___ Reading text

# LeetCode Maximum Length of Pair Chain

LeetCode Maximum Length of Pair Chain
You are given n pairs of numbers. In every pair, the first number is always smaller than the second number.
Now, we define a pair (c, d) can follow another pair (a, b) if and only if b < c. Chain of pairs can be formed in this fashion.
Given a set of pairs, find the length longest chain which can be formed. You needn't use up all the given pairs. You can select pairs in any order.
Example 1:

Input: [[1,2], [2,3], [3,4]]
Output: 2
Explanation: The longest chain is [1,2] -> [3,4]


Note:

1. The number of given pairs will be in the range [1, 1000].

______
___ Dataset records

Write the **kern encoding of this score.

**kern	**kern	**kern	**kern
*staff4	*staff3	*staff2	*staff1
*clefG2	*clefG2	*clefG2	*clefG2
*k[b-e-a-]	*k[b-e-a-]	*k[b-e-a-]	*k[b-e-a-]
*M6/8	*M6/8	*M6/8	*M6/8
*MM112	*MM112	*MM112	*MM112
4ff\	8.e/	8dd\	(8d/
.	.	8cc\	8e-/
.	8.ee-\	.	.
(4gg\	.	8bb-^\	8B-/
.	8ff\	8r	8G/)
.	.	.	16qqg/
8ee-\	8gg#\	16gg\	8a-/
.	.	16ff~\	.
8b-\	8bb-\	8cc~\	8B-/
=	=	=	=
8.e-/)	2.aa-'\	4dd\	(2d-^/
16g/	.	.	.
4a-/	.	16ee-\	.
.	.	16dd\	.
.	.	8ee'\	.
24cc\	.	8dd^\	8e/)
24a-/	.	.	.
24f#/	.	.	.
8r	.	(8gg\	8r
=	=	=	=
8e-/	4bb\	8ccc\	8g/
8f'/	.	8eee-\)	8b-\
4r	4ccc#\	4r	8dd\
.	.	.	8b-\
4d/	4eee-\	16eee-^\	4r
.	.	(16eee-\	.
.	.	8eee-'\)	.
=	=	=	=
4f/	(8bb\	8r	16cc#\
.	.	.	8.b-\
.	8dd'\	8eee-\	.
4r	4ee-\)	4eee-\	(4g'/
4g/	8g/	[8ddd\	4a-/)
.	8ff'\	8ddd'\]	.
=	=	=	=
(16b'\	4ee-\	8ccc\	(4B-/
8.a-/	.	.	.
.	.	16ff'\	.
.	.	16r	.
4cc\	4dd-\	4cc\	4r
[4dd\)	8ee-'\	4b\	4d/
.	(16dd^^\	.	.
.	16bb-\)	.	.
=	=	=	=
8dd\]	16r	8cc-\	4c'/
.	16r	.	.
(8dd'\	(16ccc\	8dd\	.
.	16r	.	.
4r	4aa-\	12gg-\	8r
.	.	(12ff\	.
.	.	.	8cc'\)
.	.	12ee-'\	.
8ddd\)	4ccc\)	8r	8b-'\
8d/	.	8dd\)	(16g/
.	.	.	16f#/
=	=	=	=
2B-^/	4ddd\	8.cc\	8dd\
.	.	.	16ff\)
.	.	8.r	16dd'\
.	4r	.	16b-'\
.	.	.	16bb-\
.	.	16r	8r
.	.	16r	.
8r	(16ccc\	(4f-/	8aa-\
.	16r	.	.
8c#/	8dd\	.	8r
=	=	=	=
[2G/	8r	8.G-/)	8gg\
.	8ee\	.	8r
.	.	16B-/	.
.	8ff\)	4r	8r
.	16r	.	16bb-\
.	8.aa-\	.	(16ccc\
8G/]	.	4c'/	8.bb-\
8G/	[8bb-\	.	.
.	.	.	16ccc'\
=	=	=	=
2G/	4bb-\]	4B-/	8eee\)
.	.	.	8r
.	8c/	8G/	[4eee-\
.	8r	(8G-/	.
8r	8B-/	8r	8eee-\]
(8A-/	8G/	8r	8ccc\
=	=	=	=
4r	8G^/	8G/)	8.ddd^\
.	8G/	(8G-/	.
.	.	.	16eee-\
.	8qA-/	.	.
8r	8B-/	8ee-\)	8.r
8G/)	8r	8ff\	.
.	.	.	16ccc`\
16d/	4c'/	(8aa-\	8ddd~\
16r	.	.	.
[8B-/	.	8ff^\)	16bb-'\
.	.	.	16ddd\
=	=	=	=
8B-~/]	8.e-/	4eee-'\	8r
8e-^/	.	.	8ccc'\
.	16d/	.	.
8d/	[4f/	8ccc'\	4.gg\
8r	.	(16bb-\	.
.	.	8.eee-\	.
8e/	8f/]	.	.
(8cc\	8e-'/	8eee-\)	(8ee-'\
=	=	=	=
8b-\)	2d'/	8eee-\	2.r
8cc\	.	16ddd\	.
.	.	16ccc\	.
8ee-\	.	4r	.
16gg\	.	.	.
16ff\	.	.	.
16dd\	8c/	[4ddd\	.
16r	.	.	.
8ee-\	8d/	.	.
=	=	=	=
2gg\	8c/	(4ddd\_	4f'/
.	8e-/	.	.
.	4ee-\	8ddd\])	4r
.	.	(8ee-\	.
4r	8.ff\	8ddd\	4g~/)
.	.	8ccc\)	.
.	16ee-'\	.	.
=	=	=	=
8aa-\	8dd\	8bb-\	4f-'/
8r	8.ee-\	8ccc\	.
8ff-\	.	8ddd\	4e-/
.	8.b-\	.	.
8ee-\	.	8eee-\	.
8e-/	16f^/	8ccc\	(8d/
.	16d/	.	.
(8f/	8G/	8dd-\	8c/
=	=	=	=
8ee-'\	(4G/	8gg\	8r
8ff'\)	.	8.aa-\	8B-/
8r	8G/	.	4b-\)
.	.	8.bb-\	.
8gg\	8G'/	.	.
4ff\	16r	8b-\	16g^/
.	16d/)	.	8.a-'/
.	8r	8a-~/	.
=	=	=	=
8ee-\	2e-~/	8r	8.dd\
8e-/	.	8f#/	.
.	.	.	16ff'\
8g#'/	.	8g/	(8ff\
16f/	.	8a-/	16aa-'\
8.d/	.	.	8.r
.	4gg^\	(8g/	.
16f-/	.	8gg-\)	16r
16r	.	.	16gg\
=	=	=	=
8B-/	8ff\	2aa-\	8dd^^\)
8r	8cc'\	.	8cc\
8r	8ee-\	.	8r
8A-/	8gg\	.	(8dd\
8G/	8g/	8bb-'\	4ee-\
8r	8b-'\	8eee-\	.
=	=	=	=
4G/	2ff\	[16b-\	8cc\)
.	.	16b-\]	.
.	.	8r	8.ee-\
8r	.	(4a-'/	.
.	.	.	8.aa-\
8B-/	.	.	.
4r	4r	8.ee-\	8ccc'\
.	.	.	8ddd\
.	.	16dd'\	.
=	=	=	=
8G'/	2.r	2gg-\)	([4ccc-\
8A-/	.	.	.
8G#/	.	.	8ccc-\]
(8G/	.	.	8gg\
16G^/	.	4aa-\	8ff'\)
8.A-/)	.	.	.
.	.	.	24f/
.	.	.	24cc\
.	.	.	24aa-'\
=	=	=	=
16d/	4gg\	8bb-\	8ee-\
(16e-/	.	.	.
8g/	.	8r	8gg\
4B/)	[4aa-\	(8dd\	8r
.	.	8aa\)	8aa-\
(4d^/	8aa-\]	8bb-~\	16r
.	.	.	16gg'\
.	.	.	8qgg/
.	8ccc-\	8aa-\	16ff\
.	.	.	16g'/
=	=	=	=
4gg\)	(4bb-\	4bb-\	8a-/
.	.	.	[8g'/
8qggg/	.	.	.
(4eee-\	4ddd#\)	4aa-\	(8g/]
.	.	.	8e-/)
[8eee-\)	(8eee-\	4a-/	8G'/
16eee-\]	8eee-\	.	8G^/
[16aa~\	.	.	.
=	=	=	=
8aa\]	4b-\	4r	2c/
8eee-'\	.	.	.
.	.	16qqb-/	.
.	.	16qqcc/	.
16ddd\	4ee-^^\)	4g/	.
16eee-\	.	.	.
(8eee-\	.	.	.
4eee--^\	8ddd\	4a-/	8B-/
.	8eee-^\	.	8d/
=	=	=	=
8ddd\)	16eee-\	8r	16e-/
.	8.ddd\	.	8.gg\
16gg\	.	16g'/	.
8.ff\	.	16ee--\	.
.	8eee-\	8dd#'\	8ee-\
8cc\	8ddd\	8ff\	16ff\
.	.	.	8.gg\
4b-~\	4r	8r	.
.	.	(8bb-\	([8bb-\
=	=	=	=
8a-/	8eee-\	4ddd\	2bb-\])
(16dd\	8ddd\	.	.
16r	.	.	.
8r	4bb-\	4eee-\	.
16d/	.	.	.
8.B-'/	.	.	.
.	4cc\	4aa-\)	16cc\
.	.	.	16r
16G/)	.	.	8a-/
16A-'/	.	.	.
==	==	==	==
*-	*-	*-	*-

______

» Task directions: Write out the stretch of the pair chain problem from "Given a set" through "range [1, 1000]." again, swapping "longest" for "maximal". The items are not needed for this work.

» Completed task:
Given a set of pairs, find the length maximal chain which can be formed. You needn't use up all the given pairs. You can select pairs in any order.
Example 1:

Input: [[1,2], [2,3], [3,4]]
Output: 2
Explanation: The maximal chain is [1,2] -> [3,4]


Note:

1. The number of given pairs will be in the range [1, 1000].